_Tâche brève a_
Reproduisez fidèlement le passage de la critique qui commence par « Il est très » et se poursuit jusqu'à « écrit un roman ? ».

Il est très rare qu'en introduction à mes critiques, je vous mette un extrait de quatrième de couverture. Mais, l'auteur ne m'a pas laissé le choix.
Dire que le sujet du livre m'intéressait et m'intriguait, serait un euphémisme. J'ai toujours été fascinée par les histoires de maisons qui ont une âme. Mais, avec toute la bonne volonté du monde, je n'ai pas pu dépasser la page 38 de ce roman.
Que Nuno Jùdice soit un poète portugais reconnu et célébré dans son pays, je veux bien. Que sa poésie soit chargée de lyrisme, d'humour et de notations quotidienne, soit. Mais dans ce cas là, pourquoi avoir écrit un roman ?
Il faut croire que cette forme ne lui convient absolument pas : l'écriture est absolument indigeste !
Je passe mes semaines à expliquer à mes élèves que créer des phrases trop longues avec trop de propositions subordonnées, rend la lecture fastidieuse... Mais Nuno Jùdice fait mieux qu'eux ! Il imbrique des propositions subordonnées relatives dans des subordonnées conjonctives, elles-mêmes dépendant de subordonnées complétives etc...
Vous ne comprenez rien à ce que je viens d'écrire ? Normal. Pourtant c'est ce que nous propose Nuno Jùdice dans son récit. Quand vous arrivez à la fin d'une phrase et que vous ne savez plus quel en était le propos, comment voulez-vous suivre le fil de la narration ? Et quand chaque phrase suit le même procédé, vous en arrivez à vous dire que vous avez jeté 13 euros par la fenêtre.

_Lignes enregistrées_

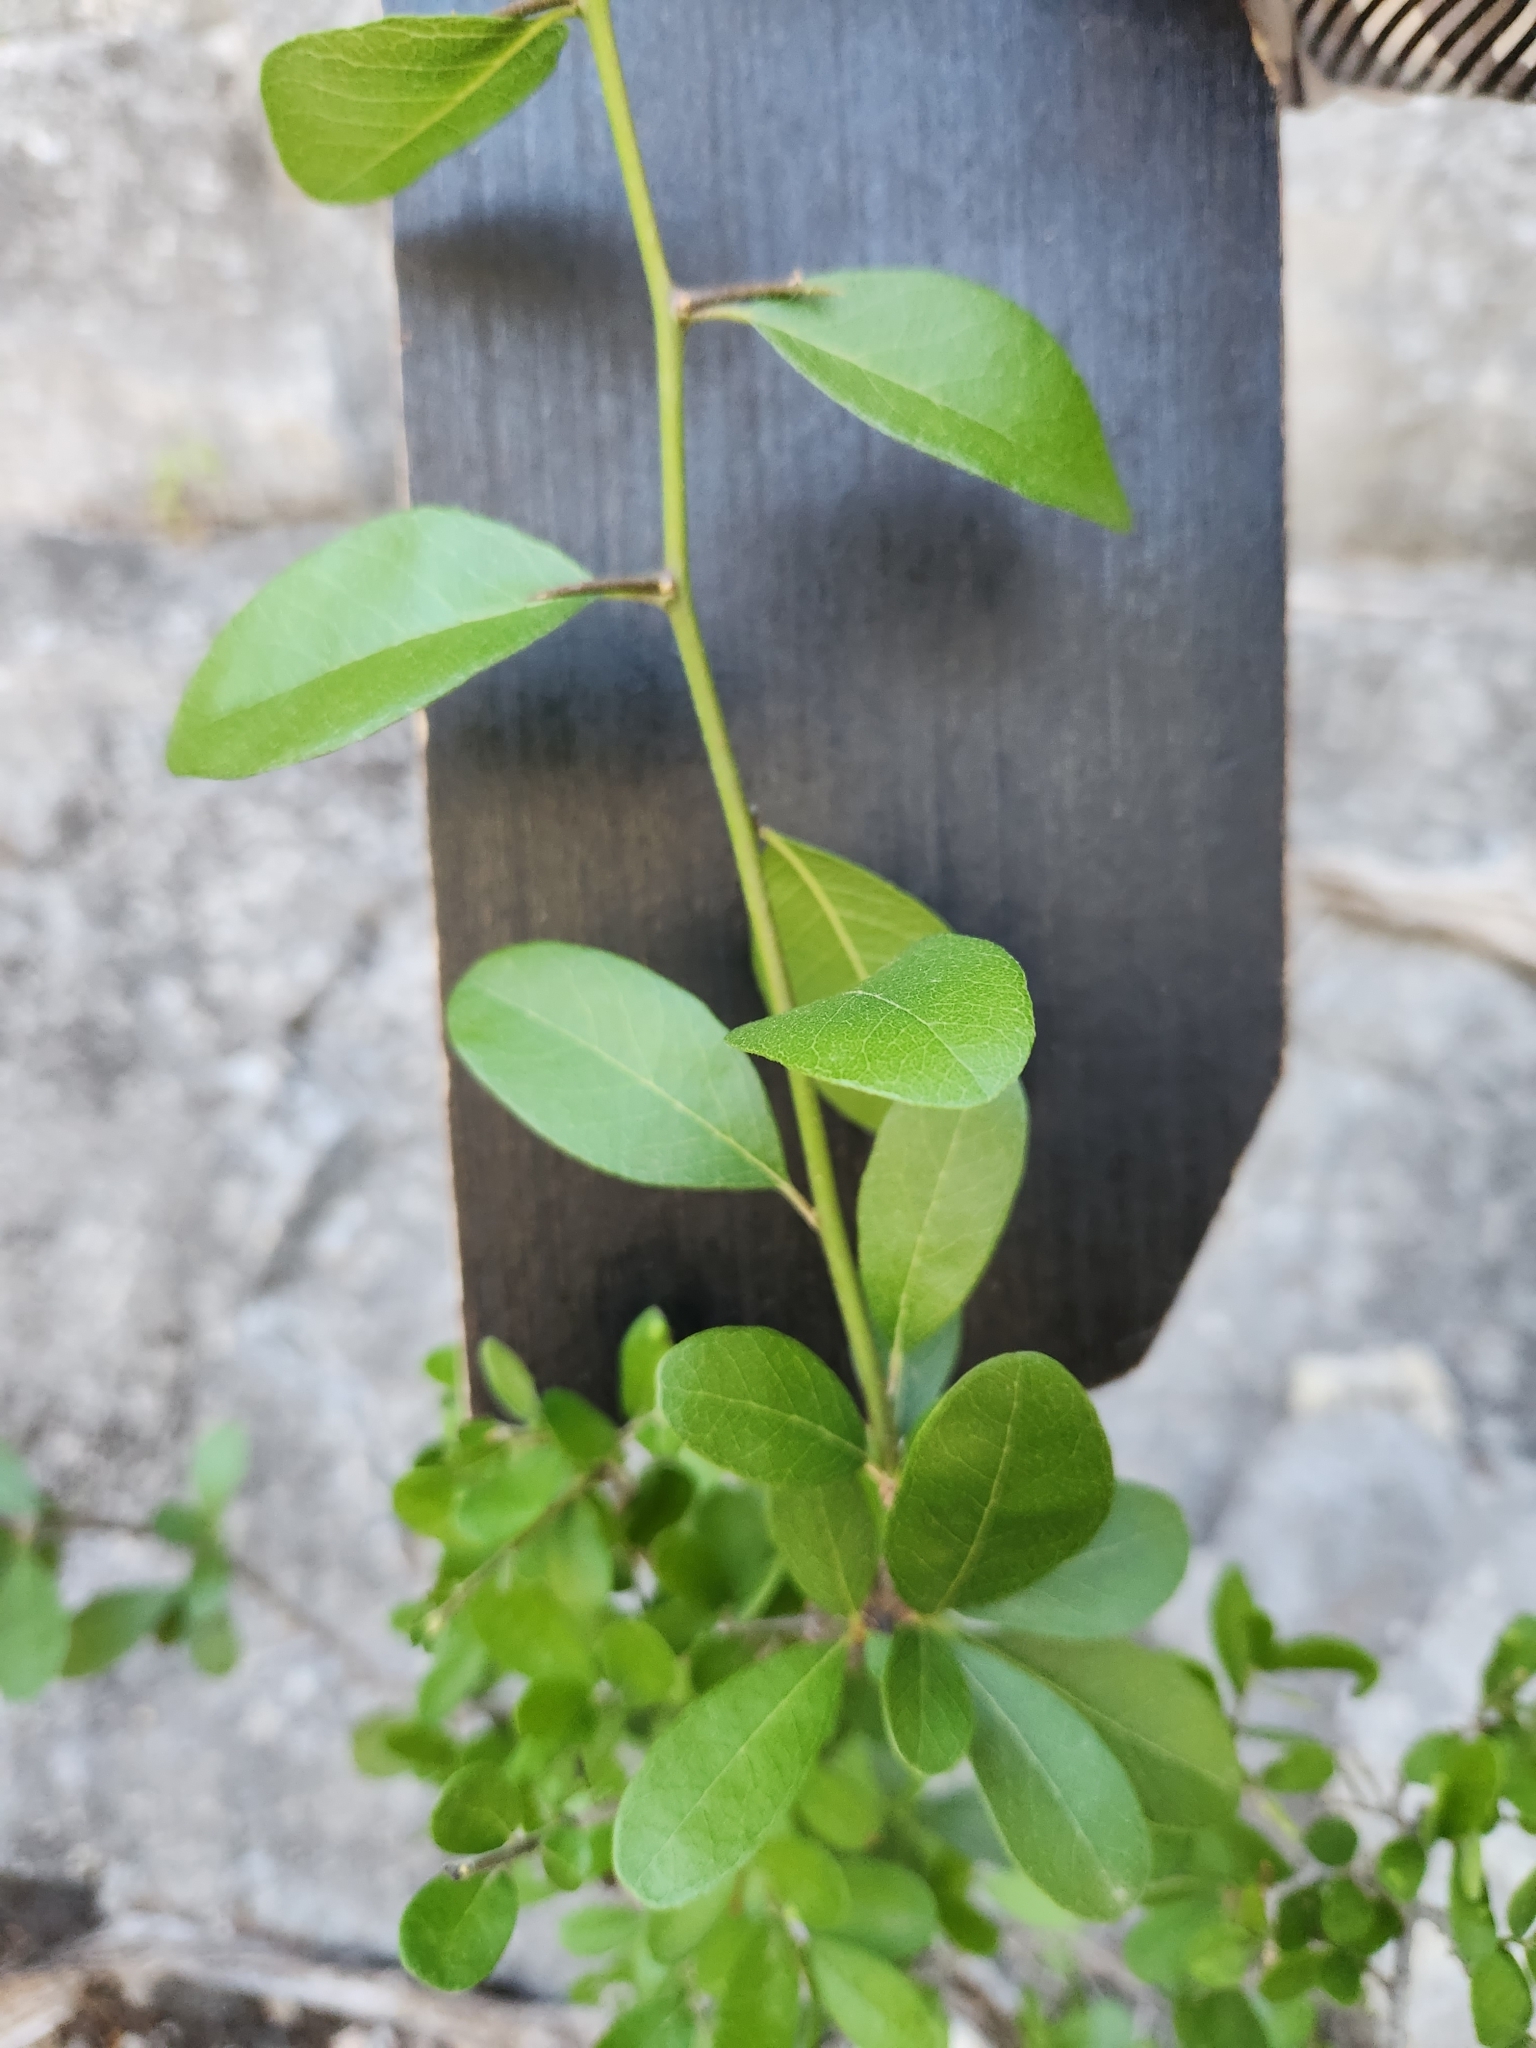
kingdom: Plantae
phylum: Tracheophyta
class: Magnoliopsida
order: Ericales
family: Sapotaceae
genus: Sideroxylon
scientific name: Sideroxylon lanuginosum
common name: Chittamwood
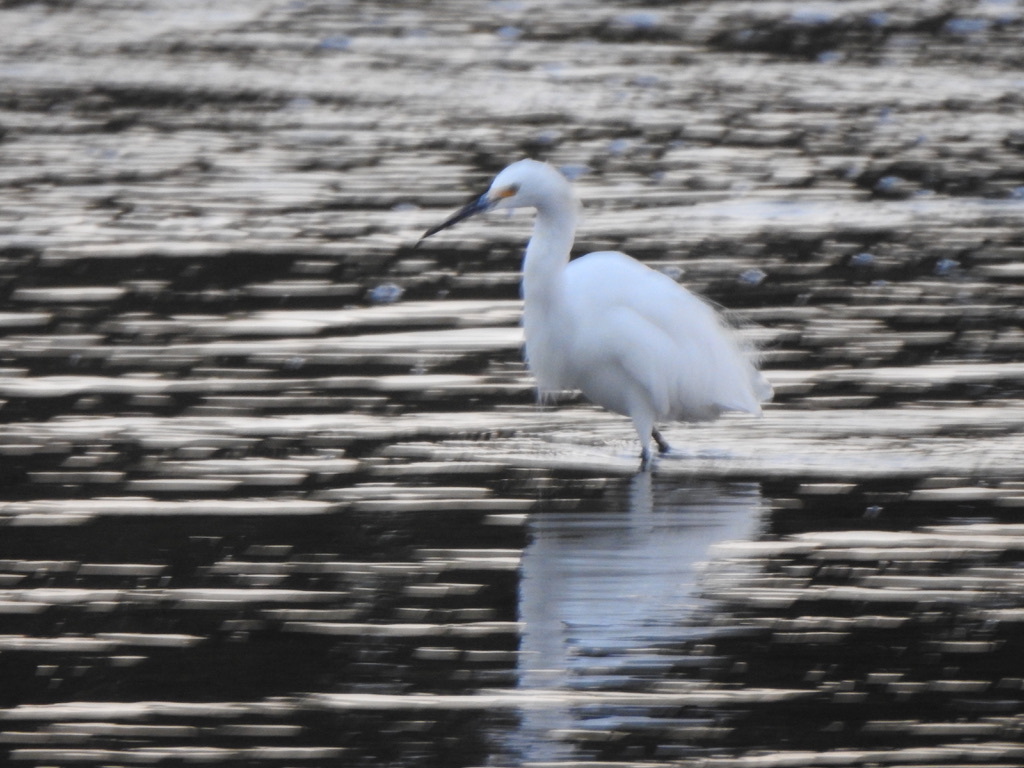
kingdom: Animalia
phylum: Chordata
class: Aves
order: Pelecaniformes
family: Ardeidae
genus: Egretta
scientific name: Egretta thula
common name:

_Tâche brève b_
Renommez « scientific name » en « nom scientifique » dans l'ensemble des entrées ci-dessus, sans rien modifier d'autre. Omettez les images dans votre réponse.

_Résultat de l'exercice a_
Il est très rare qu'en introduction à mes critiques, je vous mette un extrait de quatrième de couverture. Mais, l'auteur ne m'a pas laissé le choix.
Dire que le sujet du livre m'intéressait et m'intriguait, serait un euphémisme. J'ai toujours été fascinée par les histoires de maisons qui ont une âme. Mais, avec toute la bonne volonté du monde, je n'ai pas pu dépasser la page 38 de ce roman.
Que Nuno Jùdice soit un poète portugais reconnu et célébré dans son pays, je veux bien. Que sa poésie soit chargée de lyrisme, d'humour et de notations quotidienne, soit. Mais dans ce cas là, pourquoi avoir écrit un roman ?

_Résultat de l'exercice b_
kingdom: Plantae
phylum: Tracheophyta
class: Magnoliopsida
order: Ericales
family: Sapotaceae
genus: Sideroxylon
nom scientifique: Sideroxylon lanuginosum
common name: Chittamwood
kingdom: Animalia
phylum: Chordata
class: Aves
order: Pelecaniformes
family: Ardeidae
genus: Egretta
nom scientifique: Egretta thula
common name:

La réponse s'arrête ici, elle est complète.